Task item.
Copy out every line of the listing below word for word, leaving out the pictures.

Records from a data collection:
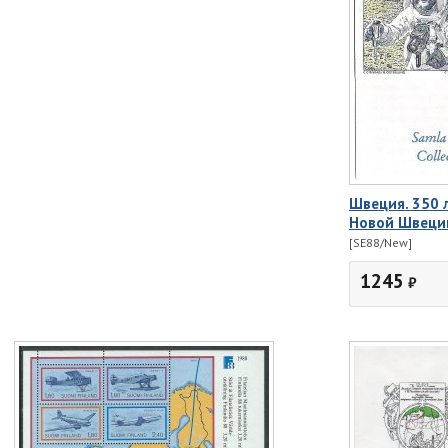
Швеция. 350 
Новой Швеции
[SE88/New]
1245
₽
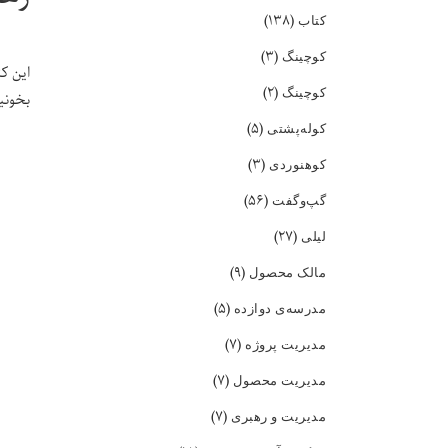
(۱۳۸)
کتاب
(۳)
کوچینگ
این ک
(۲)
کوچینگ
بخونی
(۵)
کوله‌پشتی
(۳)
کوهنوردی
(۵۶)
گپ‌و‌گفت
(۲۷)
لیلی
(۹)
مالک محصول
(۵)
مدرسه‌ی دوازده
(۷)
مدیریت پروژه
(۷)
مدیریت محصول
(۷)
مدیریت و رهبری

The answer.
Швеция. 350 
Новой Швеции
[SE88/New]
1245
₽
(۱۳۸)
کتاب
(۳)
کوچینگ
این ک
(۲)
کوچینگ
بخونی
(۵)
کوله‌پشتی
(۳)
کوهنوردی
(۵۶)
گپ‌و‌گفت
(۲۷)
لیلی
(۹)
مالک محصول
(۵)
مدرسه‌ی دوازده
(۷)
مدیریت پروژه
(۷)
مدیریت محصول
(۷)
مدیریت و رهبری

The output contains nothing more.